Nous sommes heureux de donner, après la lettre du marquis de La Rochejaquelein, celle de son digne successeur à la Chambre des députés, M. H. Savary de Beauregard.
Sympathique à tous ceux qui l'approchent, il n'est connu, dans tout le Bocage Vendéen, à cause de ses grandes qualités et de son aimable dévouement, que sous le nom de Monsieur Henry.
Un brave paysan, petit-fils de chouans, me disait dernièrement de lui : « Môssieu Henry, o l'et in'boume qu'a poué pou, qui obe dret d'vont li é pis qu'é piin de r'ligiin. Si j'en aviins bé raide queme li, j's'riins pouét embotis quemej'sins : Monsieur Henry, c'est un homme qui n'a point peur, qui marche droit devant lui et qui est plein de religion. Si nous en avions beaucoup comme lui, nous ne serions pas embourbés comme nous le sommes. »
C'est vrai.
Chambre des députés
Paris, le 10 décembre 1897.
Mon cher ami,
Sous la robe de moine que vous avez l'honneur de porter, vous cachez un coeur de soldat ; nul donc, mieux que vous, ne pouvait comprendre et chanter l'immortelle gloire de nos pères. Enfant de ce Bocage Vendéen, dont chaque champ fut arrosé du sang d'un martyr, bien souvent, j'en suis sûr, vous avez tressailli quand le cri de la chouette, vieux signe de ralliement, réveillait les échos du val de Prouette où les vôtres ont vécu.
En cheminant le soir dans nos sombres sentiers, n'avons-nous pas tous évoqué le souvenir de ces milliers de héros en sabots qui, le travail fini et la prière dite, étaient passés par là eux aussi, l'arme au bras, pour aller généreusement mourir ?
Ah ! vous avez bien fait de remettre sous les yeux de cette génération sans idéal et sans courage les grands exemples du passé.
Nos ancêtres auraient-ils donc épuisé toute la sève de ce vieux sol de France? Je ne veux pas le croire. Le Dieu pour lequel ils ont été si prodigues de leur sang en aura bien laissé quelques gouttes dans les veines de leurs fils.

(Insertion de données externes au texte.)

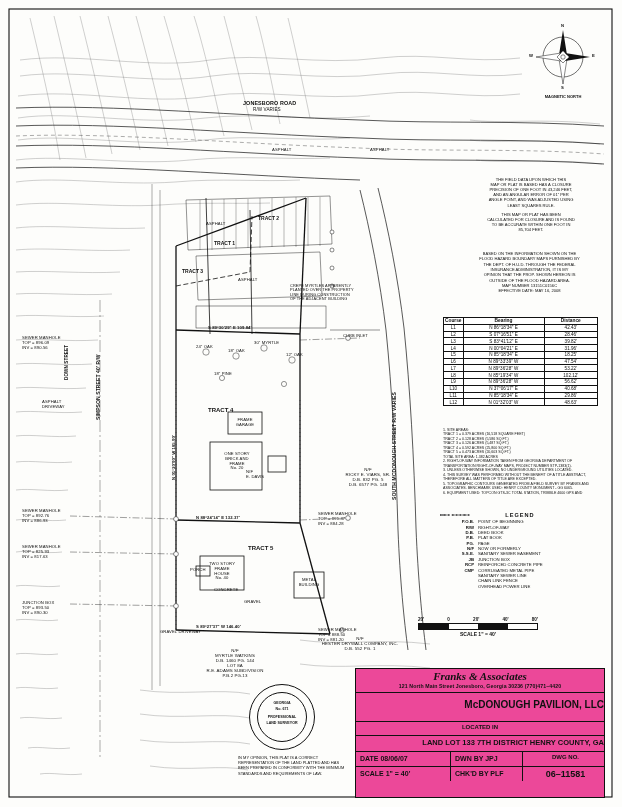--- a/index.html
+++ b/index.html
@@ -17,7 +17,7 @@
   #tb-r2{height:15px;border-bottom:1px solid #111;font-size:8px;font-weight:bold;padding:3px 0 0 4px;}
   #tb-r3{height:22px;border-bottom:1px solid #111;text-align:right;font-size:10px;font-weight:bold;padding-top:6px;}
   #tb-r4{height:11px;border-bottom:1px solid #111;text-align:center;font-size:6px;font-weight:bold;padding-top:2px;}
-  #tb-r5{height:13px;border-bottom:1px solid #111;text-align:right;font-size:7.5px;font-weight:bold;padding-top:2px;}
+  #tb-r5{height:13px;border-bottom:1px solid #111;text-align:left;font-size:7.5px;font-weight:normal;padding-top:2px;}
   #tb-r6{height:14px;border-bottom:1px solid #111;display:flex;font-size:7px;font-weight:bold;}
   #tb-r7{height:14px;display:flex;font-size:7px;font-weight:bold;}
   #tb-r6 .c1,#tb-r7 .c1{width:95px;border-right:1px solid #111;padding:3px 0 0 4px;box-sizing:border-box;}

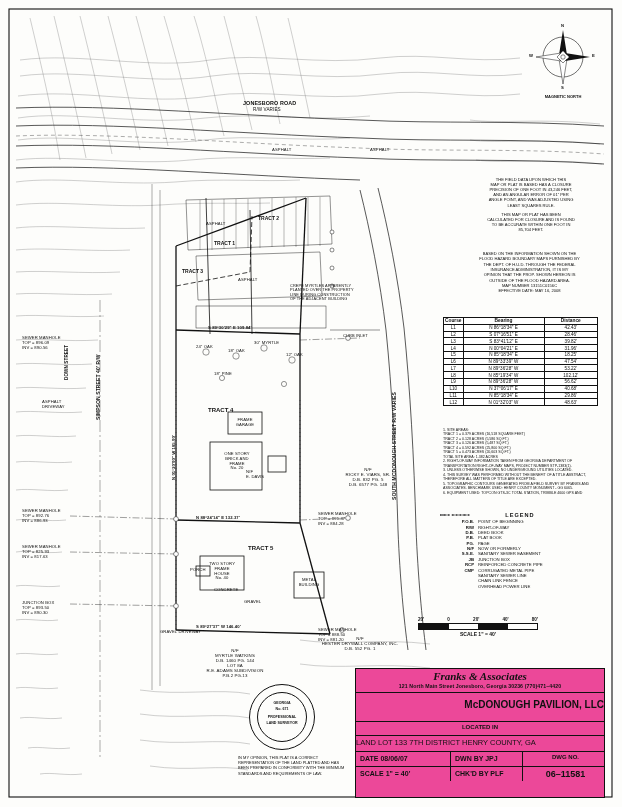--- a/index.html
+++ b/index.html
@@ -24,7 +24,7 @@
   #tb-r6 .c2,#tb-r7 .c2{width:72px;border-right:1px solid #111;padding:3px 0 0 4px;box-sizing:border-box;}
   #tb-r6 .c3,#tb-r7 .c3{flex:1;padding:2px 0 0 4px;box-sizing:border-box;text-align:center;}
   #tb-r6 .c3{font-size:6px;}
-  #tb-r7 .c3{font-size:9px;}
+  #tb-r7 .c3{font-size:9px;font-family:Liberation Serif, serif;}
   
   #coursetable{position:absolute;left:443px;top:317px;width:155px;border:0.9px solid #111;border-collapse:collapse;background:#fff;}
   #coursetable td,#coursetable th{border:0.6px solid #111;font-size:4.6px;padding:0.4px 1px;text-align:center;font-family:"Liberation Sans",sans-serif;}

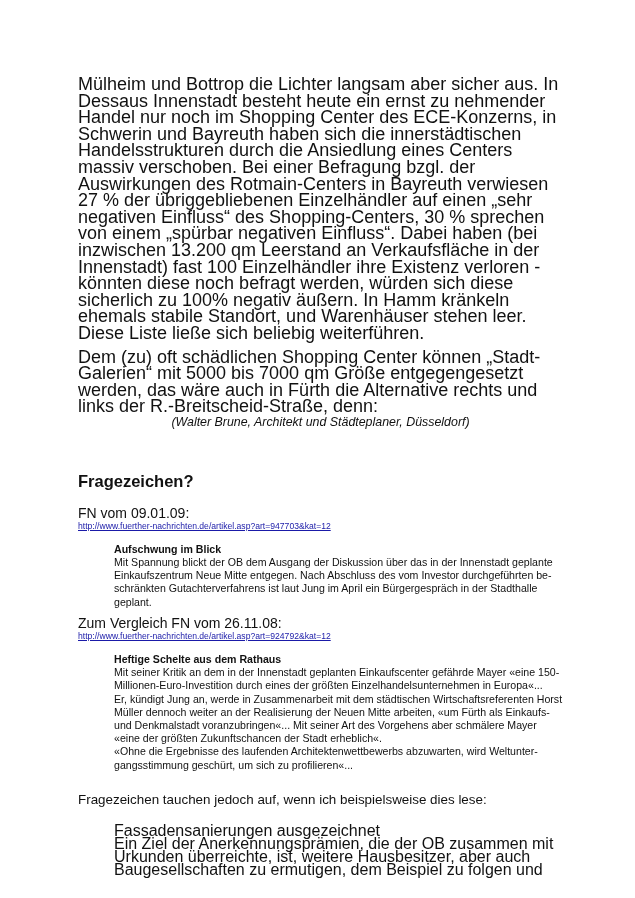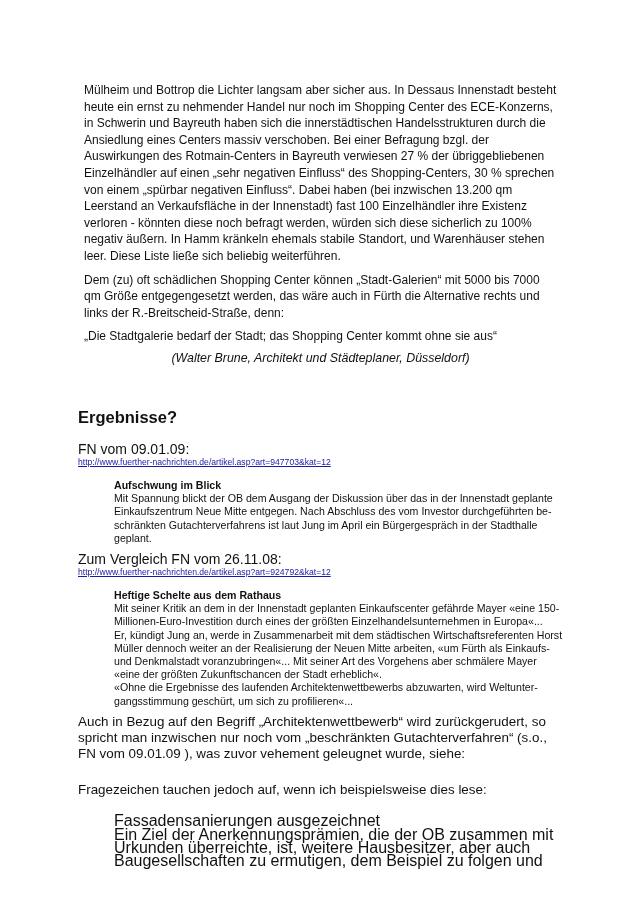--- a/index.html
+++ b/index.html
@@ -6,7 +6,7 @@
   body { width: 635px; height: 898px; position: relative; overflow: hidden;
          font-family: "Liberation Sans", sans-serif; color: #111; }
   .page { position: absolute; left: 78px; top: 76px; width: 485px; }
-  .p { font-size: 12px; line-height: 16.6px; margin: 6px; }
+  .p { font-size: 18px; line-height: 16.6px; margin: 0; }
   .para1 { }
   .para2 { margin-top: 7px; }
   .quote { margin-top: 7px; }

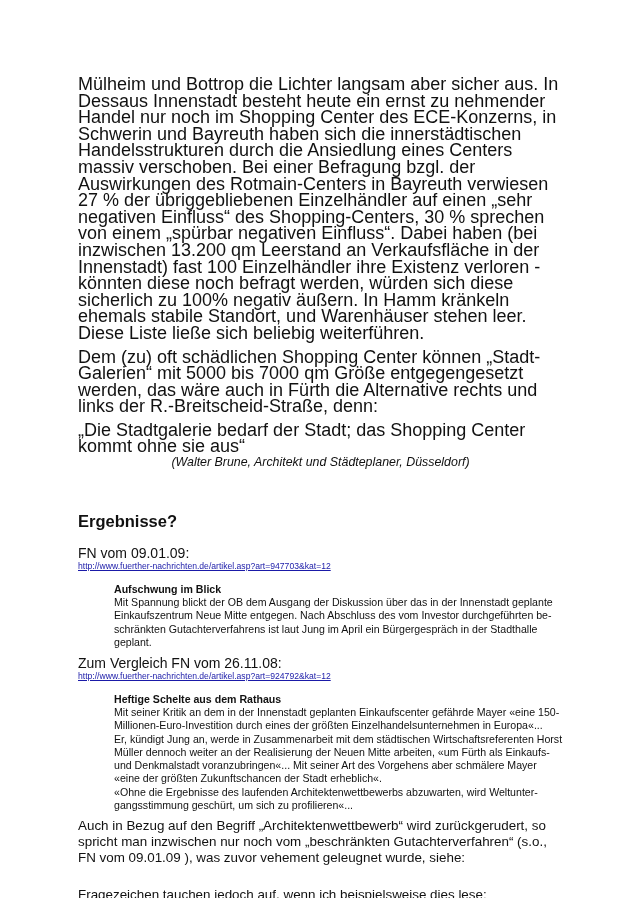--- a/index.html
+++ b/index.html
@@ -29,7 +29,6 @@
 <div class="page">
   <p class="p para1">Mülheim und Bottrop die Lichter langsam aber sicher aus. In Dessaus Innenstadt besteht heute ein ernst zu nehmender Handel nur noch im Shopping Center des ECE-Konzerns, in Schwerin und Bayreuth haben sich die innerstädtischen Handels­strukturen durch die Ansiedlung eines Centers massiv verschoben. Bei einer Befra­gung bzgl. der Auswirkungen des Rotmain-Centers in Bayreuth verwiesen 27 % der übriggebliebenen Einzelhändler auf einen „sehr negativen Einfluss“ des Shopping-Centers, 30 % sprechen von einem „spürbar negativen Einfluss“. Dabei haben (bei inzwischen 13.200 qm Leerstand an Verkaufsfläche in der Innenstadt) fast 100 Ein­zelhändler ihre Existenz verloren - könnten diese noch befragt werden, würden sich diese sicherlich zu 100% negativ äußern. In Hamm kränkeln ehemals stabile Stand­ort, und Warenhäuser stehen leer. Diese Liste ließe sich beliebig weiterführen.</p>
   <p class="p para2">Dem (zu) oft schädlichen Shopping Center können „Stadt-Galerien“ mit 5000 bis 7000 qm Größe entgegengesetzt werden, das wäre auch in Fürth die Alternative rechts und links der R.-Breitscheid-Straße, denn:</p>
-  <p class="p quote">„Die Stadtgalerie bedarf der Stadt; das Shopping Center kommt ohne sie aus“</p>
   <p class="attrib">(Walter Brune, Architekt und Städteplaner, Düsseldorf)</p>
 
   <h2 class="h2">Ergebnisse?</h2>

Oui. mon cher ami, votre œuvre était utile et elle naît à son heure. Le peuple, las des mensonges et des promesses vaines, se prend à regretter la vieille chanson qui jadis berçait ses douleurs. Ce n'est pas en vain que cinquante générations de mères sincèrement catholiques avaient pendant des siècles infusé dans son âme les principes et l'amour de la religion du Christ.
Des sophistes et des ambitieux ont pu tromper ce peuple et l'égarer ; il arrive toujours un moment ou le besoin de la vérité se fait sentir.
Malgré toutes les attaques et toutes les défaillances, la foi, qui avait fait notre patrie si grande et si forte, n'est pas morte encore. Voyez tous les sacrifices qu'elle suscite et toutes les oeuvres qu'elle soutient. Espérons donc dans ce renouveau que certaines lueurs semblent présager.
En rappelant la grandeur de ces Vendéens dont nous sommes si fiers de descendre, de ces géants, comme les appelait Napoléon, qui seuls bravaient la tempête révolutionnaire pour défendre leurs autels, vous avez noblement participé, mon cher ami, au travail que nous devons tous entreprendre et poursuivre, et qui consiste à ressusciter chez nos concitoyens le sentiment chrétien, base de notre vieil honneur national.